Drawing detail with the Amun bark's egis from the facsimile documentation carried out in Theban Tomb 65Instagram June 19. 2020
To read about the epigraphic challenges proposed by TT 65, follow this link.
Drawing detail from the facsimile documentation carried out in Theban Tomb 65, located on the northeastern face of the Sheikh 'Abd el-Qurna hill.

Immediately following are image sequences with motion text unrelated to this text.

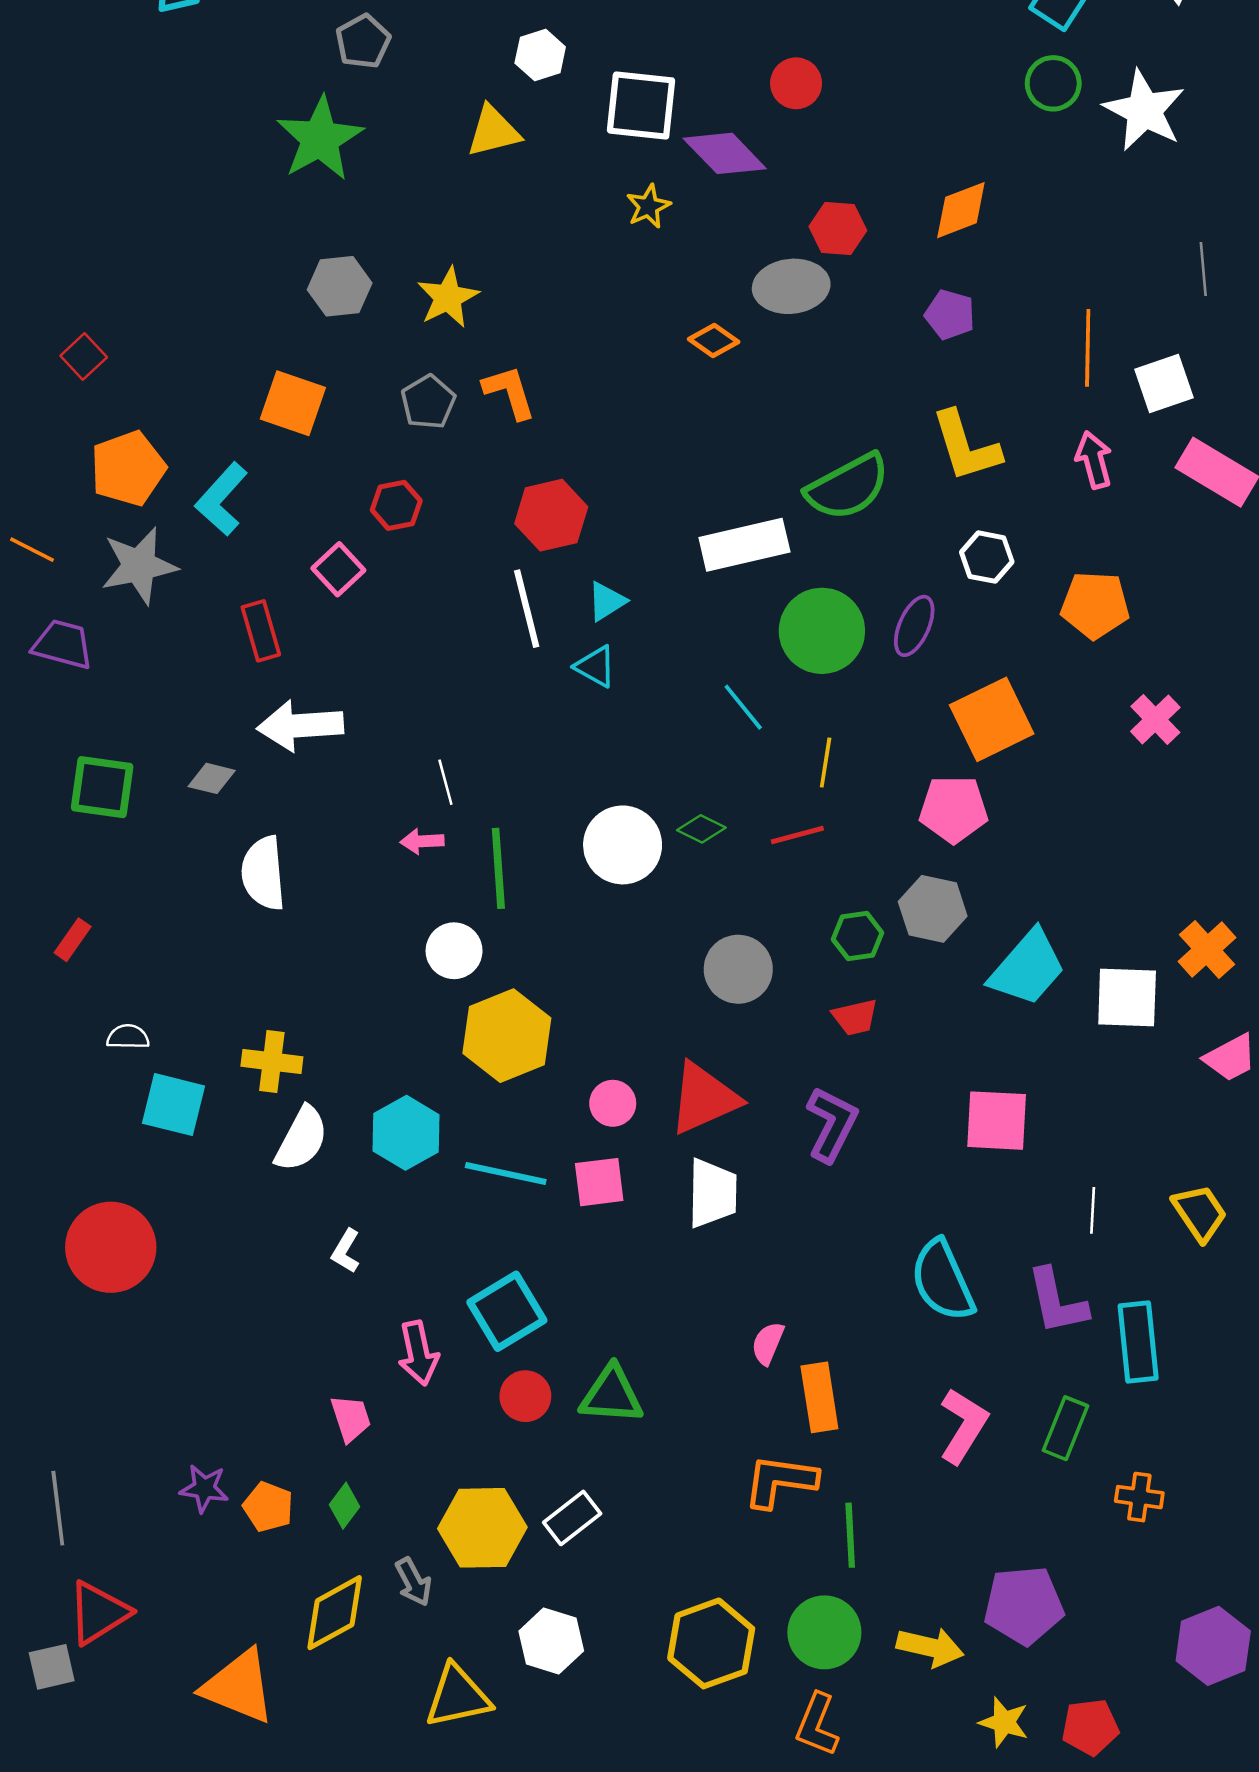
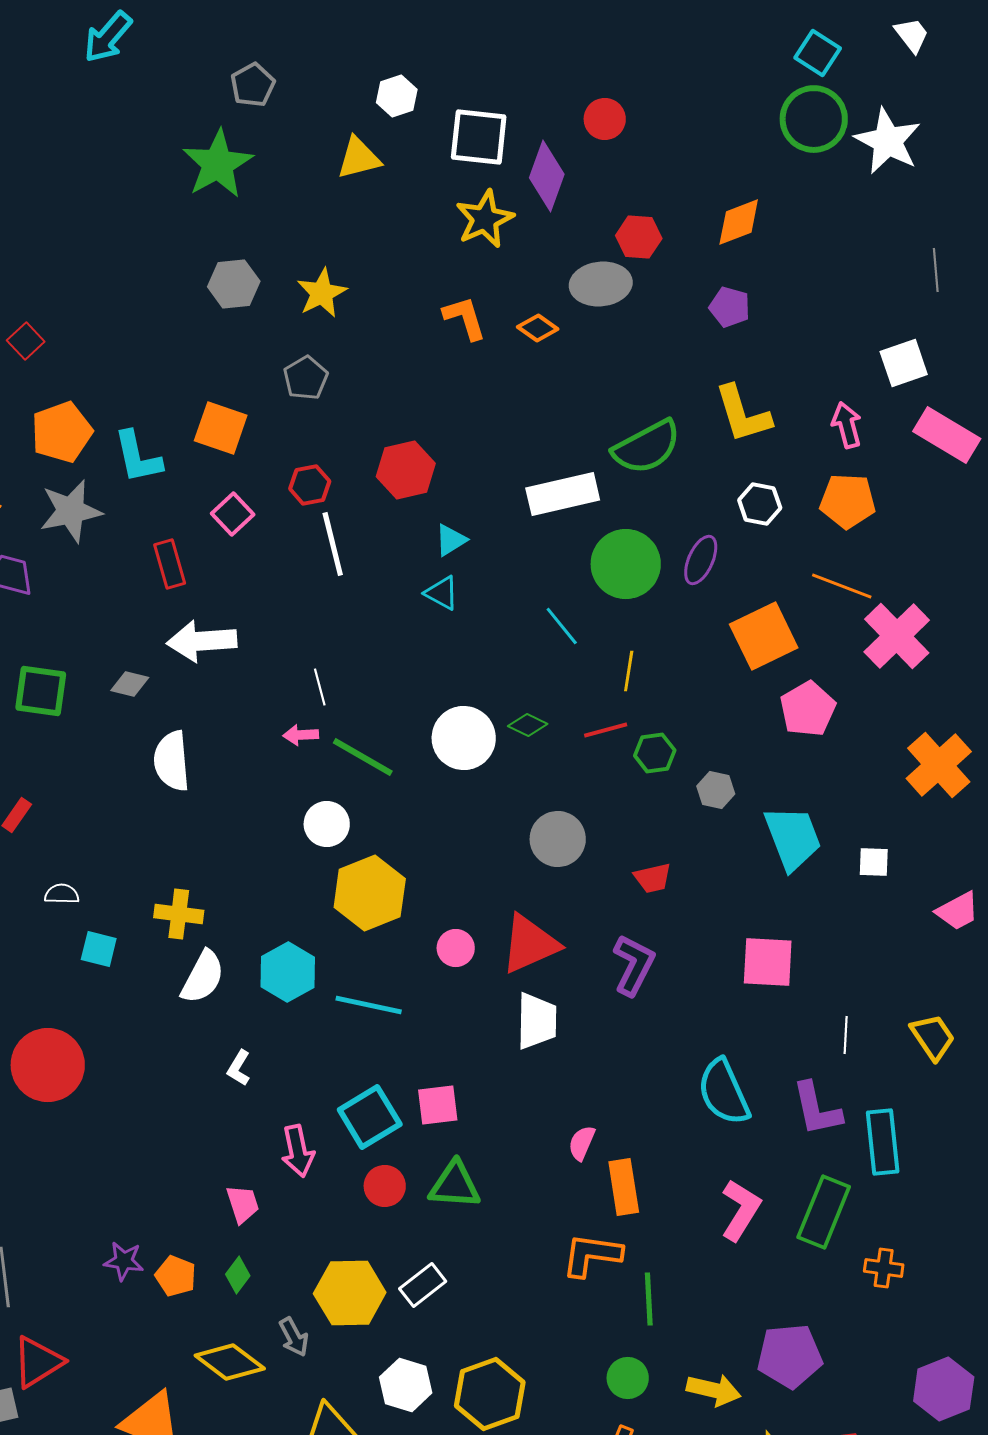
green circle: (1053, 83) -> (814, 119), size x1.5
purple diamond: (725, 153) -> (547, 176), turned 64
yellow star: (648, 206) -> (485, 219), size x1.6
orange line: (1088, 348) -> (842, 586), moved, turned -70
orange L-shape: (509, 392) -> (465, 318), moved
orange square: (293, 403) -> (221, 428), moved
cyan L-shape: (221, 499) -> (138, 457), turned -54
red hexagon: (396, 505) -> (310, 485), moved
orange pentagon: (1095, 605) -> (848, 501), moved
white line: (527, 609) -> (333, 544), moved
pink cross: (1155, 719) -> (897, 636), size x1.6
pink pentagon: (954, 809) -> (808, 709), moved, turned -30
green line: (498, 868) -> (363, 757), turned -56
gray hexagon: (933, 909) -> (716, 790), size x0.7
green hexagon: (858, 936) -> (655, 753), moved
orange cross: (1207, 950) -> (939, 765), moved, size x1.4
cyan trapezoid: (1027, 968) -> (793, 838), turned -62
white square: (1127, 997) -> (874, 862), size x0.6
cyan square: (173, 1105) -> (99, 949), size x0.7
pink square: (599, 1182) -> (438, 1105), moved
green rectangle: (1066, 1428) -> (824, 1212), size x1.4
yellow diamond: (335, 1613) -> (230, 1362), turned 66
green circle: (824, 1632) -> (628, 1378), size x0.7
yellow hexagon: (711, 1643) -> (490, 1394), moved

This exquisitely painted private tomb was decorated in the late Rameeside period for its second owner, Imiseba, who was head of the altar and head of the temple-scribes of the estate of Amun in the time of Ramses IX.⠀ ⠀
The epigraphic work mostly concerned the faithful representation of Imiseba's wall scenes, with some of the originals being exact copies of monumental works located in the famous temples of Karnak and Medinet Habu. ⠀ ⠀
The epigraphic activity in the tomb has a rather complex history: it covers almost two hundred years, serving the interest of many scholars and artists beginning with A. Dupuy in 1832 (as an artist of the Hay expedition), and later continuing with Prisse d' Avennes, P. Newberry, H. Winlock, and Nina de Garis Davies.⠀ ⠀
Interestingly, although these early draftspersons kept coming back to copy the details of TT65’s extensive wall paintings, none of the tomb’s walls were published in their entirety. The facsimiles created between 1998-2013 provide a complete, millimeter by millimeter replica of the decorative surface, extending over 300 square meters. ⠀ ⠀
To represent the most basic color palette with the line drawings, carefully created black and white patterns were developed for each hue, resembling the actual colors as they would appear on a grayscale photograph taken of the wall. When the so-called Imiseba method was invented about twenty years ago, every step of the procedure had to be carried out manually on paper one dot or brushstroke at a time.